Hebeübung Anzahl der Wiederholungen Anzahl der Sätze
Gruppe 1
Box Jumps mit 6-, 12- oder 18-Zoll-Box 4 4
Kesselglocke schwingt jeweils 20 Sekunden 4
Gruppe 2
Bankdrücken Hanteln 6 3
Skater mit Uppercut-Schlägen für jede Seite jeweils 20 Sekunden 3
Rotations-Liegestütze 16 3
Gruppe 3
Klimmzüge ggf. maschinenunterstützt 6 3
Kniebeugen mit einem Bein und statischem Halt der Hantelscheibe über Kopf 6 3
Medizinball knallt 3 3
Gruppe 4
Step-Ups mit Überkopfpresse mit einer 12- oder 18-Zoll-Box mit gegenüberliegendem Beinarm, der tritt. 6 3
Hüftgelenk mit einem Bein mit Hantel in der anderen Hand als das Bein anhebend 6 3
Gruppe 5
Bar Dips ggf. unterstützt 6 3
Glute-Ham-Raise mit Rotation auf Physioball eine Hand hinter dem Rücken und die andere Hand hinter dem Kopf 15 3
Gruppe 6
Hanteln mit niedrigen Reihen „Sägen“ 6 3
Ausfallschritte springen wenn möglich auf einer weichen Oberfläche 10 3
Hacken mit der Kabelmaschine den Oberkörper hoch nach niedrig drehen 6 3
Kernübungen Anzahl der Wiederholungen Anzahl der Sätze
einbeinige Brücken mit Fuß auf Schaumstoffrolle 15 2
gewichtete Vogelhunde mit leichten Knöchel- und Handgelenkgewichten 20 2
Seitenplanke mit Drehung anheben 15 2

Krafttraining kann hilfreich sein, wenn Sie einen Plan erstellen, mit dem Sie Ihre Ziele sicher erreichen können. Wir sind alle unterschiedliche Menschen mit unterschiedlichen Gesundheitszielen. Daher sollte das Krafttraining an Ihre Bedürfnisse angepasst werden. Es gibt keine Antwort darauf, welche Routine Sie durchführen solltentun oder wie du trainieren sollst.
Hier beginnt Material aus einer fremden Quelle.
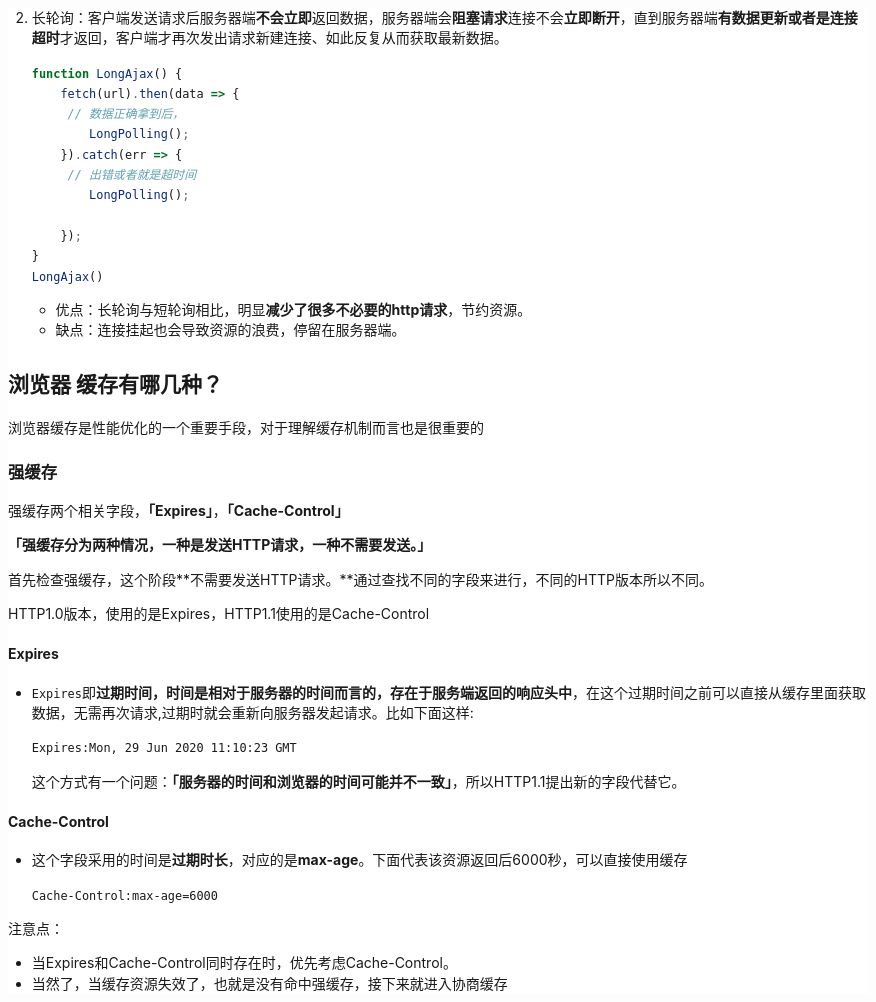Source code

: 2. 长轮询：客户端发送请求后服务器端**不会立即**返回数据，服务器端会**阻塞请求**连接不会**立即断开**，直到服务器端**有数据更新或者是连接超时**才返回，客户端才再次发出请求新建连接、如此反复从而获取最新数据。

   ```javascript
   function LongAjax() {
       fetch(url).then(data => {
       	// 数据正确拿到后，
           LongPolling();
       }).catch(err => {
       	// 出错或者就是超时间
           LongPolling();
           
       });
   }
   LongAjax()
   ```

   - 优点：长轮询与短轮询相比，明显**减少了很多不必要的http请求**，节约资源。
   - 缺点：连接挂起也会导致资源的浪费，停留在服务器端。

## 浏览器 缓存有哪几种？

浏览器缓存是性能优化的一个重要手段，对于理解缓存机制而言也是很重要的

### 强缓存

强缓存两个相关字段，**「Expires」**，**「Cache-Control」**

**「强缓存分为两种情况，一种是发送HTTP请求，一种不需要发送。」**

首先检查强缓存，这个阶段**不需要发送HTTP请求。**通过查找不同的字段来进行，不同的HTTP版本所以不同。

HTTP1.0版本，使用的是Expires，HTTP1.1使用的是Cache-Control

#### Expires

* `Expires`即**过期时间，时间是相对于服务器的时间而言的，存在于服务端返回的响应头中**，在这个过期时间之前可以直接从缓存里面获取数据，无需再次请求,过期时就会重新向服务器发起请求。比如下面这样:

  ```
  Expires:Mon, 29 Jun 2020 11:10:23 GMT
  ```

  这个方式有一个问题：**「服务器的时间和浏览器的时间可能并不一致」**，所以HTTP1.1提出新的字段代替它。

#### Cache-Control

* 这个字段采用的时间是**过期时长**，对应的是**max-age**。下面代表该资源返回后6000秒，可以直接使用缓存

  ```
  Cache-Control:max-age=6000
  ```

注意点：

- 当Expires和Cache-Control同时存在时，优先考虑Cache-Control。
- 当然了，当缓存资源失效了，也就是没有命中强缓存，接下来就进入协商缓存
Aber wie auch immer Sie trainieren, verstehen Sie, dass es Ihren Körper nicht über Nacht verändern wird. Wenn Sie im Laufe der Zeit konsequent trainieren, können Sie Ergebnisse sehen. Machen Sie also diesen ersten Schritt, um Ihre Ziele und den richtigen Trainingsplan für Sie herauszufinden. Wir wissen, dass Sie dies könnenTu es!